Included in these provisions is a directive to the FTC to consider using its rulemaking authority to “curtail the unfair use of non-compete clauses and other clauses or agreements that may unfairly limit worker mobility.” The instructions handed down by the Biden administration are (perhaps purposefully) vague, giving the FTC a significant amount of leeway in how it tackles unreasonable non-compete agreements. The use of the word “unfair” in the directive implies that not all non-compete agreements will be banned, but rather only those that excessively limit workers from pursuing alternative positions.
Currently, the validity of non-compete agreements varies widely by state. Some states, such as California, Oklahoma, and North Dakota, completely refuse to enforce non-compete agreements. About a dozen other states limit the kind of employees non-competes who can be subject to a non-compete. For example, courts might not enforce non-competes against employees who are paid on an hourly basis or who earn below a certain income. Which of these more restrictive models the FTC might choose to pursue is unclear. But, a new federal law or regulation could unify these regulatory differences and make it easier to gauge the validity of non-compete clauses.
The EO could also add to the momentum of the Federal Workplace Mobility Act (FWMA), a bi-partisan bill that was introduced in Congress in March 2021. The FWMA would seriously limit the use of non-compete agreements, basically restricting them to situations where a sale of a business or a dissolution of a partnership exists. It would also give workers a private right of action to sue for violations of the FWMA. The reaction to this provision of the EO and any regulation the FTC proposes may be indicative of the likelihood of the FWMA succeeding in Congress.
The EO also directs HHS to implement standardized options in the national Health Insurance Marketplace in order to ensure that Americans can more easily comparison shop between health insurance options.

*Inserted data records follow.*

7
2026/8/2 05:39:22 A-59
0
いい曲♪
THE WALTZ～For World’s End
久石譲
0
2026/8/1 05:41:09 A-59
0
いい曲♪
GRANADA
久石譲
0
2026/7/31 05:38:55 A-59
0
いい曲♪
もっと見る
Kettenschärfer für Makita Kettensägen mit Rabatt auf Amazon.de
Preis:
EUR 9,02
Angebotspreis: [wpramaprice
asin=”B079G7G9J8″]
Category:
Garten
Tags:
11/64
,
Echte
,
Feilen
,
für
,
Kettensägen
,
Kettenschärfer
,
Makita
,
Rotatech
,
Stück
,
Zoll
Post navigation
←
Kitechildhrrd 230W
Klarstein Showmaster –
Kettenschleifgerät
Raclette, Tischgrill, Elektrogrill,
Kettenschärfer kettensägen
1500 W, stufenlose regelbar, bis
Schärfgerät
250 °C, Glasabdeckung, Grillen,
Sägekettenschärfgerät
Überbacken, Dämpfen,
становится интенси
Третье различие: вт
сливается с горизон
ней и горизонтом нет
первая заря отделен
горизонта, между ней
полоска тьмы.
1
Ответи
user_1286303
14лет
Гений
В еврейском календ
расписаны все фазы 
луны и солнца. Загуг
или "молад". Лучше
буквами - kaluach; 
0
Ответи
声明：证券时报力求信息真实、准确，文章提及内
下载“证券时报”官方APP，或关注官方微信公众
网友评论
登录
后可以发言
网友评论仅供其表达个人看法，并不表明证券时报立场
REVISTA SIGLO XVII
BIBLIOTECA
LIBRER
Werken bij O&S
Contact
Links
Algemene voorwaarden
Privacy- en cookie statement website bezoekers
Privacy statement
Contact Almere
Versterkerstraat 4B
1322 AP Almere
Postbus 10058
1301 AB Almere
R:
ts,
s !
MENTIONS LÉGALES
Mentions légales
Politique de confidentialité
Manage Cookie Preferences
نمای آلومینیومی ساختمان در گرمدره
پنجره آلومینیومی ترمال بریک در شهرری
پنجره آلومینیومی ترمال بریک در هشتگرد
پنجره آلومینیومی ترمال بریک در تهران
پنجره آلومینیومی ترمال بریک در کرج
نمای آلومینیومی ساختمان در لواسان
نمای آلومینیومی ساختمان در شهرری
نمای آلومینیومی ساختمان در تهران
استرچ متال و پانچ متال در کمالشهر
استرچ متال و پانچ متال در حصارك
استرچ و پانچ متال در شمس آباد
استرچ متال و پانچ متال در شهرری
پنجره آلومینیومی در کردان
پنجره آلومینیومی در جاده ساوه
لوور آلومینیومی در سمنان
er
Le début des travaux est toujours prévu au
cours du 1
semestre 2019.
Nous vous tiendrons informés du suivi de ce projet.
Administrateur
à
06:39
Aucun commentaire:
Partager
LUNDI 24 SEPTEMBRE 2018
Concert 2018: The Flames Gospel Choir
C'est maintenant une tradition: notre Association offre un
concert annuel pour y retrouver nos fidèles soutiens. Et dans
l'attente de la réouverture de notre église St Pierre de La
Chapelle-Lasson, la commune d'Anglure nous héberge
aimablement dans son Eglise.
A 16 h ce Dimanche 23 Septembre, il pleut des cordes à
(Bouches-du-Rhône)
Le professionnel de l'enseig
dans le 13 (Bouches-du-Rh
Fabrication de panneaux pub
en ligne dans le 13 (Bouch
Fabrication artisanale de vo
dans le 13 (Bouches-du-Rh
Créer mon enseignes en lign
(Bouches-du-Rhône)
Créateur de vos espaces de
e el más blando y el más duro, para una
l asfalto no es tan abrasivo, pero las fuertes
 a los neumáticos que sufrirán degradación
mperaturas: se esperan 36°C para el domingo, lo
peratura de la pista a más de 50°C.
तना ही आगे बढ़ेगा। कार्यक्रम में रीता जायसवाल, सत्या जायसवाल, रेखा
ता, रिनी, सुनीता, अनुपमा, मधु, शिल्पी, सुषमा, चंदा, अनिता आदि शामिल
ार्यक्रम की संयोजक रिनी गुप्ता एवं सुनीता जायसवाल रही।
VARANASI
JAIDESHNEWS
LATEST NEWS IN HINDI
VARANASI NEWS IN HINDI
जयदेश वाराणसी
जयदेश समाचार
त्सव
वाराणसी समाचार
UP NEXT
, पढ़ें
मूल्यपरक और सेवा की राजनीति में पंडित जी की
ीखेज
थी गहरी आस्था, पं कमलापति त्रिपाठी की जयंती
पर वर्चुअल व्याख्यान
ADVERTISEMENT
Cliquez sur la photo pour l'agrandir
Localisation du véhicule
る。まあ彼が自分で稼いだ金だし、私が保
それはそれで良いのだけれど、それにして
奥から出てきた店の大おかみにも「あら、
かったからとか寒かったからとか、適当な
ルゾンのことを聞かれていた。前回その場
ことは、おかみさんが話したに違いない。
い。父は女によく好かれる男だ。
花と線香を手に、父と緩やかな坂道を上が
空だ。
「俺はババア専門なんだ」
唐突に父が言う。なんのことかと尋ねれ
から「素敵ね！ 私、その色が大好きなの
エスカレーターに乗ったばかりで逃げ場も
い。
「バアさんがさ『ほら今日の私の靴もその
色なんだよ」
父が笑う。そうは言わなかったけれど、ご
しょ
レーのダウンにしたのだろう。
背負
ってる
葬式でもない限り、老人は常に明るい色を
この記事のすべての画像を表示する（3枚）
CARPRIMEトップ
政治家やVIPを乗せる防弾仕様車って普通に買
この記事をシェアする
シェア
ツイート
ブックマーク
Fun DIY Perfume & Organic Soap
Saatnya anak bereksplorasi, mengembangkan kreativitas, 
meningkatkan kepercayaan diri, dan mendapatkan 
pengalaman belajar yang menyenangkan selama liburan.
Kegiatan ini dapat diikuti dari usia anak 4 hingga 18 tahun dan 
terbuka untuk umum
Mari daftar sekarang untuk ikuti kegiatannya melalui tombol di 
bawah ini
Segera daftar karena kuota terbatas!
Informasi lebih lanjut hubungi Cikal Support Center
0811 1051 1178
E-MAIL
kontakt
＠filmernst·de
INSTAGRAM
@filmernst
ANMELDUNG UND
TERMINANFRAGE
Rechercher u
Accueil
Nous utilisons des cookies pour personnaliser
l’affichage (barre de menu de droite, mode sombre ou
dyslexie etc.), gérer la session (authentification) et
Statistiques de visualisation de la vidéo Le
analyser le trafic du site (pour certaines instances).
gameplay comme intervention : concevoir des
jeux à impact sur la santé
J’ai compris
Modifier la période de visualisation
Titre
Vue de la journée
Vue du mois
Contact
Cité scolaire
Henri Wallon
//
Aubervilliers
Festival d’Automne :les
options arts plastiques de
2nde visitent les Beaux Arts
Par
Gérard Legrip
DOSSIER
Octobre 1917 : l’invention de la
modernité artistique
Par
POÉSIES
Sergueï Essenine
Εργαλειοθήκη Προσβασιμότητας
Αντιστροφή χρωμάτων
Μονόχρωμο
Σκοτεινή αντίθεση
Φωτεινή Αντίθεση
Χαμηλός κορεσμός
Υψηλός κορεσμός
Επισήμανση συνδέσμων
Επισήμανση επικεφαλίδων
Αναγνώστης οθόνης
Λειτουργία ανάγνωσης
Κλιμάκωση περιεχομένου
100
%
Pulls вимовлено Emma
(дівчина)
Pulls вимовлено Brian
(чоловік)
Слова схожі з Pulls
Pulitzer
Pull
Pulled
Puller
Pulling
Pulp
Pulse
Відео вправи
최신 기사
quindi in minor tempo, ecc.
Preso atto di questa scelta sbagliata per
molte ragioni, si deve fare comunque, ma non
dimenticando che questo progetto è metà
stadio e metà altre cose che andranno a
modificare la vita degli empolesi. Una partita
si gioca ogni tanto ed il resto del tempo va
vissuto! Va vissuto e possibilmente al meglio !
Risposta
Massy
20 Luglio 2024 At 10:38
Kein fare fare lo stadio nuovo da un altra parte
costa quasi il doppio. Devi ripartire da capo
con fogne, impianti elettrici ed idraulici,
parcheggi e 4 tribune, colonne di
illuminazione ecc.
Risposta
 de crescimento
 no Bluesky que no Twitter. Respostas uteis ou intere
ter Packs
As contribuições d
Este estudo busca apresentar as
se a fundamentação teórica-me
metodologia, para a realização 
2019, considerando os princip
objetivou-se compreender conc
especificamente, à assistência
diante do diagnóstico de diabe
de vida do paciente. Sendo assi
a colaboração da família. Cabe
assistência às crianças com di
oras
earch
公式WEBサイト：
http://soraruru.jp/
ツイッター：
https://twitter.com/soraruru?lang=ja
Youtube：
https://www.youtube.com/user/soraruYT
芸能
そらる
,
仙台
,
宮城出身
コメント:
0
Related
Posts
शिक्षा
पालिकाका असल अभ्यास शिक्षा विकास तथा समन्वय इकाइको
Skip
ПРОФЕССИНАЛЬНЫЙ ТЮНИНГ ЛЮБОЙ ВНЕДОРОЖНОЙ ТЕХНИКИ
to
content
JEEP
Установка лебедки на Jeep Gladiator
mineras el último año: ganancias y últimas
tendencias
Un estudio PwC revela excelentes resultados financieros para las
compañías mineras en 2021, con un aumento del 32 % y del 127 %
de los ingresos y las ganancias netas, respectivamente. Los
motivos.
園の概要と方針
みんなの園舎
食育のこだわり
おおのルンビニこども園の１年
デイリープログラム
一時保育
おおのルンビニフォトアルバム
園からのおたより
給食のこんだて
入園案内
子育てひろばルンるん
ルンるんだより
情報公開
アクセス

It also encourages HHS to pursue “any other appropriate mechanisms to improve competition and consumer choice.”
The EO also argues that high prescription drugs are partially a result of a lack of competition among drug manufacturers. As such, the EO requires HHS to submit a plan for combatting excessive pricing of prescription drugs within 45 days of the EO – or by August 23, 2021. That plan should attempt “to enhance domestic pharmaceutical supply chains, to reduce the prices paid by the Federal Government for such drugs, and to address the recurrent problem of price gouging.”
The EO encourages the FTC to exercise its authority to limit unfair anticompetitive conduct in the prescription drug industries. This includes “pay to delay” agreements, in which drug manufacturers pay generic drug manufacturers to delay the entry of generic drugs into the market. The FTC has previously estimated that “pay to delay” agreements increase drug prices by $3.5 billion each year. Additionally, the EO directs the FDA to work with states and tribes to import prescription drugs from Canada in order to lower prescription prices.
The EO signals an increased interest in enforcing various antitrust laws to reduce consolidation and promote competition. In the health care realm, these policies result in an ongoing focus on decreasing prescription drug prices, a continued interest in increasing price transparency for hospitals, and specific provisions for improving access to healthcare for consumers as well as enabling worker mobility. The full impact of this EO will not be seen until HHS, the FTC, and other agencies go through the rulemaking process required to turn many of these policy statements into law.